LONDON: World oil prices fell further Monday on doubts over a consensus between producer nations to limit output in an oversupplied market, dealers said.
At around 1700 GMT, US benchmark West Texas Intermediate (WTI) for delivery in April dived $1.71 to $36.79 per barrel.
Brent North Sea crude for May delivery sank $1.27 to $39.12 a barrel compared with Friday’s close.
Oil had rallied Friday after the International Energy Agency said that after the market’s 20-month long rout, there were signs prices may have “bottomed out”.
However, prices hit reverse gear on Monday after Iran reportedly announced over the weekend that it would not join a proposed output freeze by crude producers.
Sentiment took another hit from the stronger dollar, weak Chinese industrial output, and a gloomy market assessment from the Organization of Petroleum Exporting Countries (OPEC).
“It has been a combination of factors: comments from Iran’s oil minister, OPEC forecasting a bigger surplus, weaker Chinese industrial data and a rebounding dollar,” said analyst Fawad Razaqzada at trading firm City Index, when asked about the latest oil price losses.
“But the short-term trend for oil is still bullish, though Brent needs to hold above key support at $39 a barrel or we could see a more pronounced correction.”
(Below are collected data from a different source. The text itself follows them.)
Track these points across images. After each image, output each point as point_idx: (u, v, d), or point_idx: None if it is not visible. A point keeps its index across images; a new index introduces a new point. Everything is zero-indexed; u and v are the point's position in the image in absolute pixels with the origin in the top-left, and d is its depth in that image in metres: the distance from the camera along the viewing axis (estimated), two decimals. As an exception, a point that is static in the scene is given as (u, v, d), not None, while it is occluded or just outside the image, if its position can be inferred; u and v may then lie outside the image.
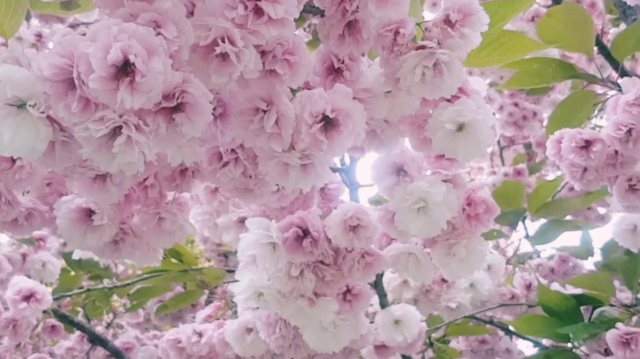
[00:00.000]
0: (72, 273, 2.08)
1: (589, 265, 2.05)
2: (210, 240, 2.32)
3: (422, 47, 0.71)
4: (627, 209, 1.13)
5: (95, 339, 1.98)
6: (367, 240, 0.94)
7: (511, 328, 1.77)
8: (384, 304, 1.27)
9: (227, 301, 1.37)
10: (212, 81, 0.63)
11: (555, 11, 1.10)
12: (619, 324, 1.16)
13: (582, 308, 1.37)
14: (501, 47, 0.94)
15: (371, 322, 1.21)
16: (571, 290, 1.50)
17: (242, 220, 1.07)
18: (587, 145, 1.05)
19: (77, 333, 2.06)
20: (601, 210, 2.32)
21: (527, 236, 2.27)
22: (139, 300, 1.96)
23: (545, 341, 1.81)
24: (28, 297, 1.39)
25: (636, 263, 1.32)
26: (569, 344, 1.38)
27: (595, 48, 1.58)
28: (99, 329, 2.19)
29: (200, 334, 1.22)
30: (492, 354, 1.92)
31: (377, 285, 1.26)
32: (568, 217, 1.99)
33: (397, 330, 1.21)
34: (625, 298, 1.38)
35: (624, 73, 1.21)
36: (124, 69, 0.55)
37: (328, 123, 0.69)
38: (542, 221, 1.90)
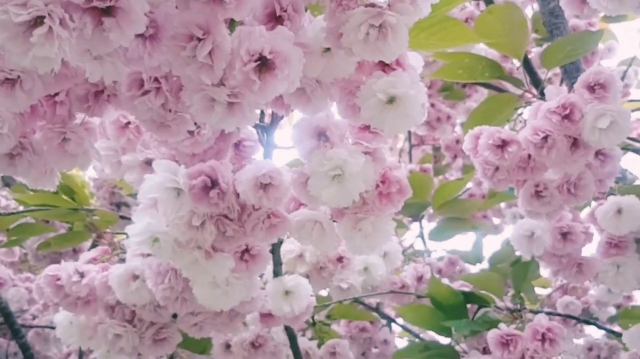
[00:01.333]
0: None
1: (475, 271, 2.11)
2: (105, 187, 2.23)
3: (372, 5, 0.69)
4: (529, 214, 1.16)
5: (-34, 269, 1.87)
6: (277, 200, 0.91)
7: (393, 316, 1.80)
8: (277, 273, 1.25)
9: (115, 247, 1.31)
10: (153, -10, 0.59)
11: (495, 9, 1.11)
12: (501, 325, 1.19)
13: (468, 306, 1.41)
14: (441, 31, 0.94)
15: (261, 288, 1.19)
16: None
17: (148, 162, 1.02)
18: (503, 144, 1.06)
19: (-52, 258, 1.94)
20: (496, 221, 2.40)
21: (421, 235, 2.33)
22: (18, 236, 1.85)
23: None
24: None
25: (527, 270, 1.36)
26: (449, 340, 1.41)
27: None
28: (-28, 258, 2.06)
29: (82, 275, 1.15)
30: (370, 343, 1.95)
31: (274, 253, 1.24)
32: (463, 221, 2.05)
33: (286, 301, 1.20)
34: (510, 302, 1.42)
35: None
36: (59, -48, 0.50)
37: (264, 64, 0.67)
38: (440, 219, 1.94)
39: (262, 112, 1.08)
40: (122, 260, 1.21)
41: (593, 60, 2.25)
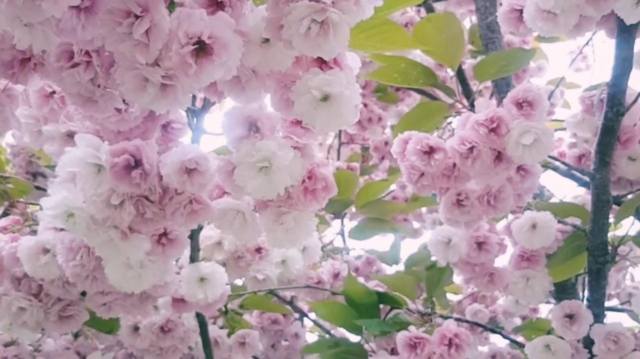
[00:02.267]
0: None
1: (391, 272, 2.14)
2: (22, 155, 2.15)
3: (316, 0, 0.69)
4: (448, 221, 1.18)
5: None
6: (201, 186, 0.90)
7: (306, 311, 1.81)
8: (194, 258, 1.23)
9: (27, 218, 1.27)
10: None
11: (434, 17, 1.13)
12: (411, 328, 1.22)
13: (381, 306, 1.43)
14: (381, 34, 0.95)
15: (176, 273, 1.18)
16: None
17: (70, 134, 0.98)
18: (430, 151, 1.08)
19: None
20: (416, 225, 2.43)
21: (342, 233, 2.34)
22: None
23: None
24: None
25: (441, 275, 1.39)
26: (360, 338, 1.43)
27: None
28: None
29: (-10, 244, 1.11)
30: (280, 336, 1.95)
31: (193, 238, 1.22)
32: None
33: (200, 287, 1.18)
34: (421, 305, 1.45)
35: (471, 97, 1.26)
36: None
37: (202, 49, 0.65)
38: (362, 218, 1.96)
39: (194, 96, 1.06)
40: (34, 232, 1.17)
41: (523, 77, 2.31)
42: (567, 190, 2.55)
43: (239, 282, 1.61)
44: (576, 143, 1.67)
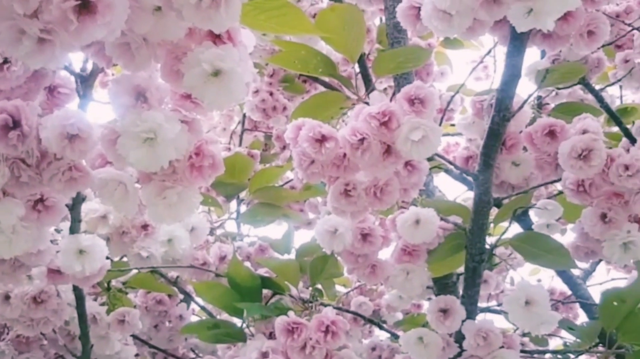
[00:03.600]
0: None
1: (282, 260, 2.15)
2: None
3: (209, -28, 0.68)
4: (335, 211, 1.19)
5: None
6: (81, 153, 0.88)
7: (195, 295, 1.79)
8: (74, 229, 1.20)
9: None
10: None
11: (337, 7, 1.14)
12: (290, 313, 1.22)
13: (265, 291, 1.43)
14: (281, 17, 0.94)
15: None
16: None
17: (-53, 91, 0.94)
18: (322, 139, 1.09)
19: None
20: (311, 216, 2.45)
21: (237, 218, 2.33)
22: None
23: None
24: None
25: (324, 263, 1.41)
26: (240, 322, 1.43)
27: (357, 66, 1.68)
28: None
29: None
30: (165, 317, 1.92)
31: (74, 209, 1.19)
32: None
33: (78, 259, 1.15)
34: (303, 292, 1.46)
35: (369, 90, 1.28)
36: None
37: (85, 6, 0.64)
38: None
39: (84, 62, 1.03)
40: None
41: (427, 81, 2.36)
42: (459, 194, 2.63)
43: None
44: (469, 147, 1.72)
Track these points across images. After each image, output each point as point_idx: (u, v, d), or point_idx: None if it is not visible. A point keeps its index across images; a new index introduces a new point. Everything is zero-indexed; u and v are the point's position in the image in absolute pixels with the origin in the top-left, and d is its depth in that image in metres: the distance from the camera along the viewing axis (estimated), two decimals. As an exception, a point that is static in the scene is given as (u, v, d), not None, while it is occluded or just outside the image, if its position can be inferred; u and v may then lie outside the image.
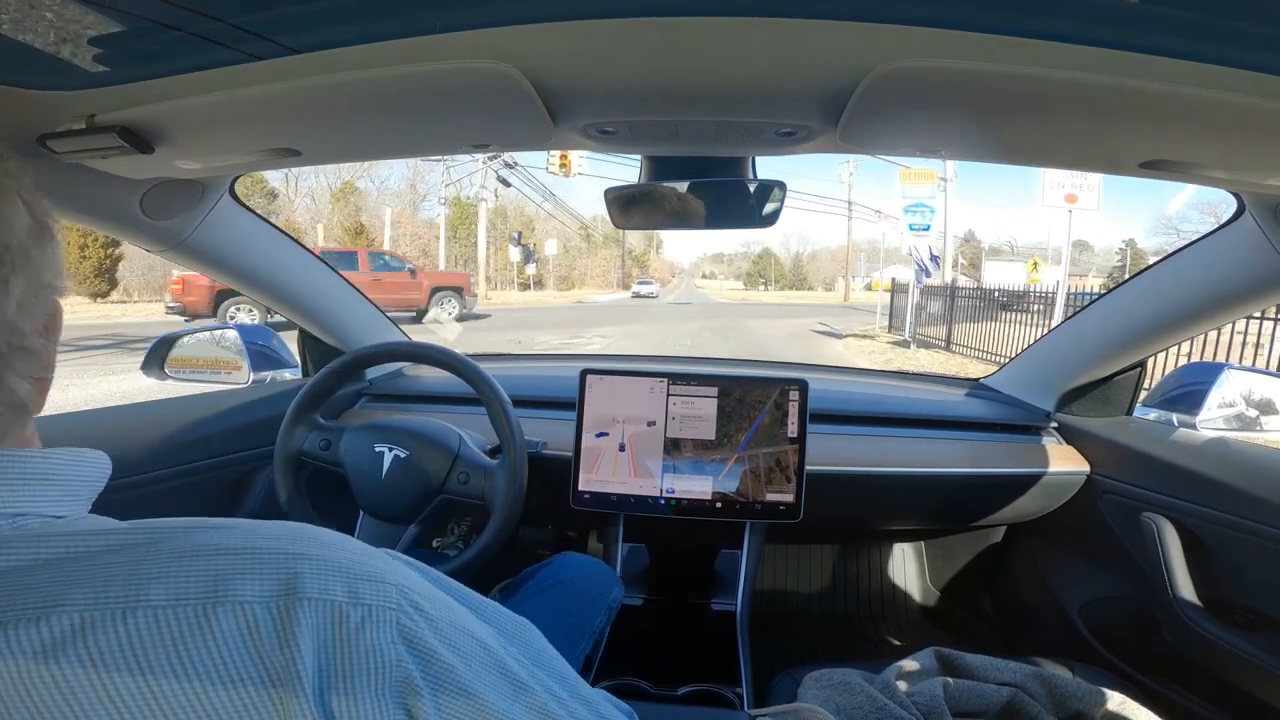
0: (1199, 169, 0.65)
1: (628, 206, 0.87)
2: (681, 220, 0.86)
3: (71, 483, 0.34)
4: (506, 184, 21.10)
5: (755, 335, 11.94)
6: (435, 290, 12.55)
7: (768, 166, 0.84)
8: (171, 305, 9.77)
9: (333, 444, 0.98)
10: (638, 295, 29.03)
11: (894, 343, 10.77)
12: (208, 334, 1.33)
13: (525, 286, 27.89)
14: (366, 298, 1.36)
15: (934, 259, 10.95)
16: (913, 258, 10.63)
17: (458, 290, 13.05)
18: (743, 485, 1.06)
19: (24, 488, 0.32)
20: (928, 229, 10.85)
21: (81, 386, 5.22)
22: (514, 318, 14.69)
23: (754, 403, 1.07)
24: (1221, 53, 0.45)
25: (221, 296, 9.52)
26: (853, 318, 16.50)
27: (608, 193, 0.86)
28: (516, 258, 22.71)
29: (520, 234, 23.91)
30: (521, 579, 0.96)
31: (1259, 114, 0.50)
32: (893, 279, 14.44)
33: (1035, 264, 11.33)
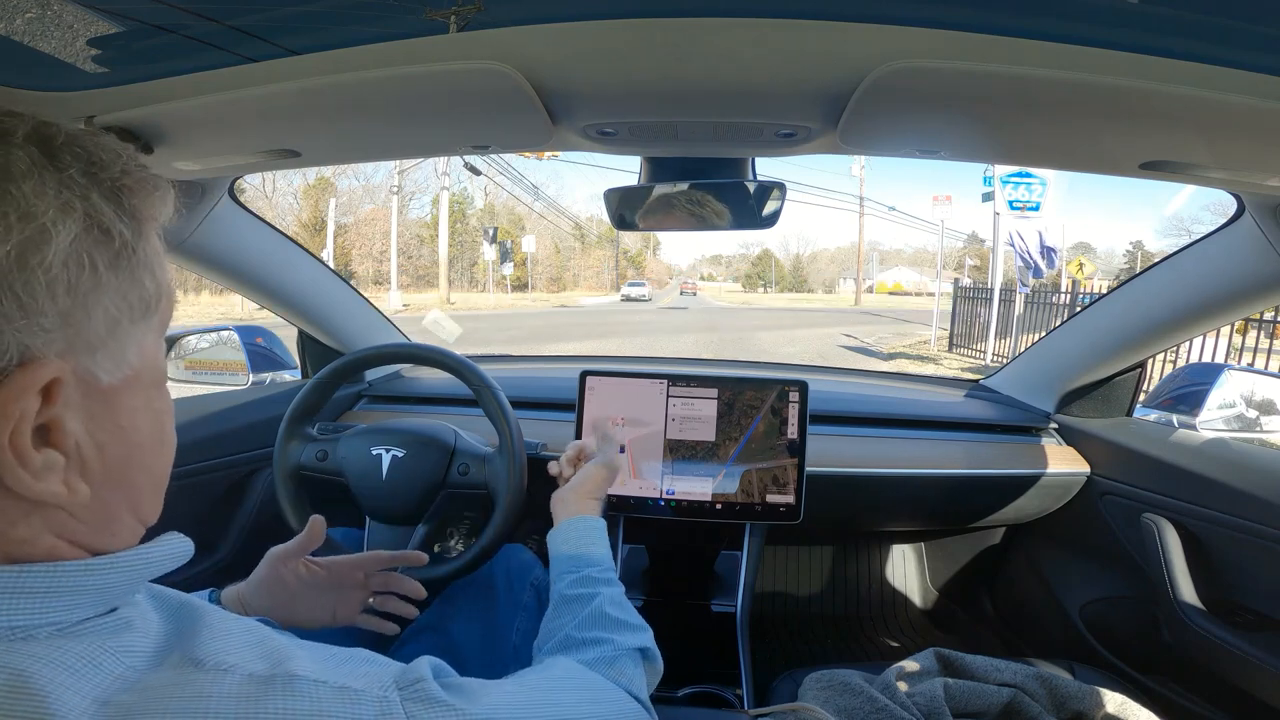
0: (1199, 169, 0.65)
1: (626, 208, 0.87)
2: (681, 222, 0.85)
3: (87, 592, 0.31)
4: (476, 172, 18.04)
5: (769, 354, 9.10)
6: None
7: (768, 166, 0.84)
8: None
9: (329, 454, 0.97)
10: (628, 298, 26.51)
11: (971, 369, 7.37)
12: (207, 335, 1.33)
13: (516, 288, 25.05)
14: (366, 299, 1.36)
15: (1048, 252, 7.68)
16: (1014, 250, 7.70)
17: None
18: (743, 487, 1.05)
19: (25, 600, 0.29)
20: (1036, 209, 7.65)
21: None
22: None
23: (754, 404, 1.07)
24: (1221, 53, 0.45)
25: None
26: (878, 326, 14.29)
27: (607, 194, 0.85)
28: (491, 256, 19.85)
29: (495, 230, 20.16)
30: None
31: (1259, 114, 0.50)
32: (955, 279, 11.32)
33: (1081, 264, 8.15)
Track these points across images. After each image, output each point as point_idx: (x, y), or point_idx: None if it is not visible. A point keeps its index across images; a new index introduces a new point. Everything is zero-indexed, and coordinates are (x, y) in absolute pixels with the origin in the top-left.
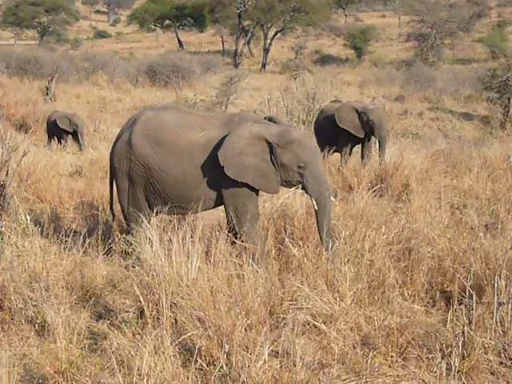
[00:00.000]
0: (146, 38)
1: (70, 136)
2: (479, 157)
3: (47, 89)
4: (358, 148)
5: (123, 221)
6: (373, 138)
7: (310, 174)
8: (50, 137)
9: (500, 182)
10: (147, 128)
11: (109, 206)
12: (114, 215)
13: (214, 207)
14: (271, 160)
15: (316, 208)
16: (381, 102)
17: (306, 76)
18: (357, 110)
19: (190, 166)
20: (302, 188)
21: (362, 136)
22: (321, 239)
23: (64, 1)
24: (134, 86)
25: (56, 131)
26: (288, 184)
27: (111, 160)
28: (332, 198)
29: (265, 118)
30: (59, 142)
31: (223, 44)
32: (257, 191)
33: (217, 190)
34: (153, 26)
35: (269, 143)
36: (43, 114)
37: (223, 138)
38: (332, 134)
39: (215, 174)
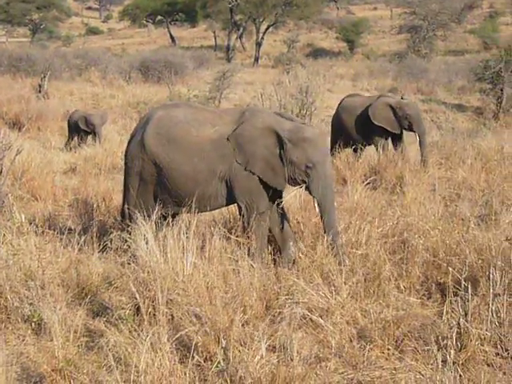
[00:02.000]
0: (138, 33)
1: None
2: (473, 148)
3: (40, 86)
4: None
5: (120, 218)
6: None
7: (317, 174)
8: (70, 136)
9: (494, 173)
10: (159, 127)
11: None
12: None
13: (226, 205)
14: (280, 155)
15: (318, 210)
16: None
17: (298, 70)
18: (391, 106)
19: (201, 163)
20: (306, 188)
21: (398, 132)
22: (328, 239)
23: None
24: (126, 82)
25: (75, 130)
26: (292, 182)
27: (125, 159)
28: None
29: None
30: (80, 140)
31: (215, 39)
32: (268, 188)
33: (228, 187)
34: (145, 22)
35: (280, 138)
36: (36, 112)
37: None
38: (358, 130)
39: (226, 170)
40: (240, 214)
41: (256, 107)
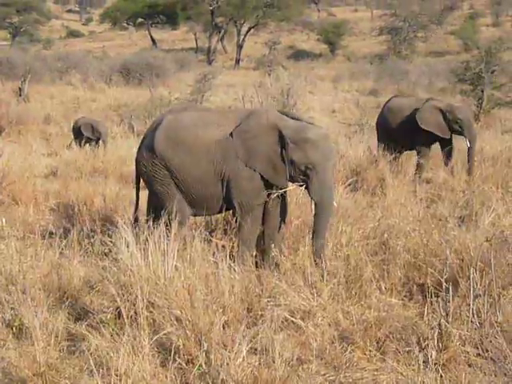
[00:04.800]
0: (119, 36)
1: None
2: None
3: (20, 90)
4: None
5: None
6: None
7: (316, 176)
8: (76, 142)
9: (474, 174)
10: (167, 131)
11: (133, 210)
12: (136, 219)
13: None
14: (281, 153)
15: (314, 211)
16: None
17: (280, 71)
18: (441, 110)
19: (209, 164)
20: (306, 188)
21: (447, 137)
22: (312, 241)
23: (35, 1)
24: (107, 85)
25: (81, 137)
26: (293, 180)
27: (137, 165)
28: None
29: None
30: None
31: (196, 41)
32: (268, 187)
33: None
34: (125, 25)
35: (282, 136)
36: (17, 116)
37: None
38: (405, 133)
39: (230, 170)
40: (234, 214)
41: (263, 108)
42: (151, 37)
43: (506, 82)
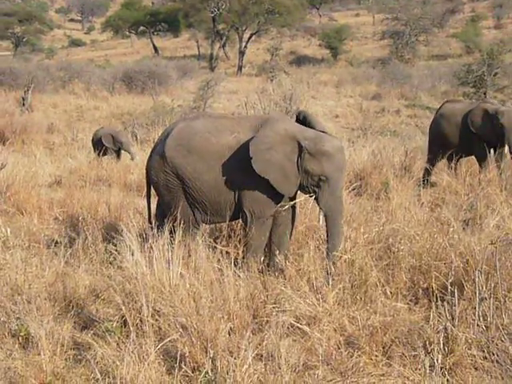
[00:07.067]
0: (121, 44)
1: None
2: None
3: (23, 99)
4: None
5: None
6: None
7: (328, 188)
8: (97, 153)
9: (478, 177)
10: (179, 138)
11: (147, 219)
12: (152, 228)
13: None
14: (297, 162)
15: (321, 222)
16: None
17: (282, 77)
18: (488, 113)
19: (222, 171)
20: (315, 198)
21: (494, 141)
22: (327, 253)
23: (37, 10)
24: (110, 93)
25: (102, 148)
26: (304, 189)
27: (147, 173)
28: None
29: (298, 114)
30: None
31: (198, 48)
32: (277, 202)
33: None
34: (127, 33)
35: (300, 146)
36: (20, 125)
37: None
38: (459, 139)
39: (243, 177)
40: (243, 222)
41: (276, 115)
42: (153, 45)
43: (508, 84)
Meeting ‘probably in April’
A meeting of oil producers to discuss a global deal to freeze production levels will likely take place in April, Russian energy minister Alexander Novak said Monday.
However, he also acknowledged that Iran might not be included.
“The place and time of a meeting of oil-producing countries is being discussed. It will probably be held in April,” Interfax news agency quoted Novak as saying.
Novak said earlier this month that a meeting of OPEC members and other oil-producing countries could be held between March 20 and April 1.
Four major oil producers Russia, Saudi Arabia, Venezuela and Qatar said last month they were ready to freeze their output at January levels if other oil-producing countries joined their initiative.
Oil prices, which have plummeted more than 60 percent since mid-2014 partly because of oversupply, have recently recovered slightly on talk of an output freeze.
Novak said that Iran could be excluded from the deal in order to allow it to increase its crude production after Western sanctions over its nuclear programme hindered its access to the global oil market.
Tehran is reported to have said over the weekend that it would join a planned meeting between producer giants on output only after its output has reached pre-sanction levels of 4.0 million barrels per day (bpd).
“Iran’s position is that it needs to retrieve its pre-sanction production levels within the framework of OPEC quotas,” Novak said. “The country could join the freeze later.”
Meanwhile, OPEC said on Monday its oil production fell in February despite member Iran steadily increasing its output after the international sanctions were lifted in January following a landmark nuclear deal.
The decrease can be largely attributed to a steep production drop in Iraq, which has suffered from the global price slump for crude and rival oil exports by the autonomous Kurdistan region, OPEC said in its February monthly report.
Crude output dropped by 175,000 bpd in February to average 32.28 million bpd, it said. The cartel’s output still exceeds demand, which the cartel now projects at 31.5 million bpd, slightly lower than last month.
Despite Monday’s losses, the oil market has rebounded in recent weeks, with WTI touching a three-month high and Brent breaching the $41 mark last Wednesday.
Traders are also watching a meeting of US Federal Reserve policymakers on Tuesday and Wednesday, with attention on whether they will announce another interest rate hike.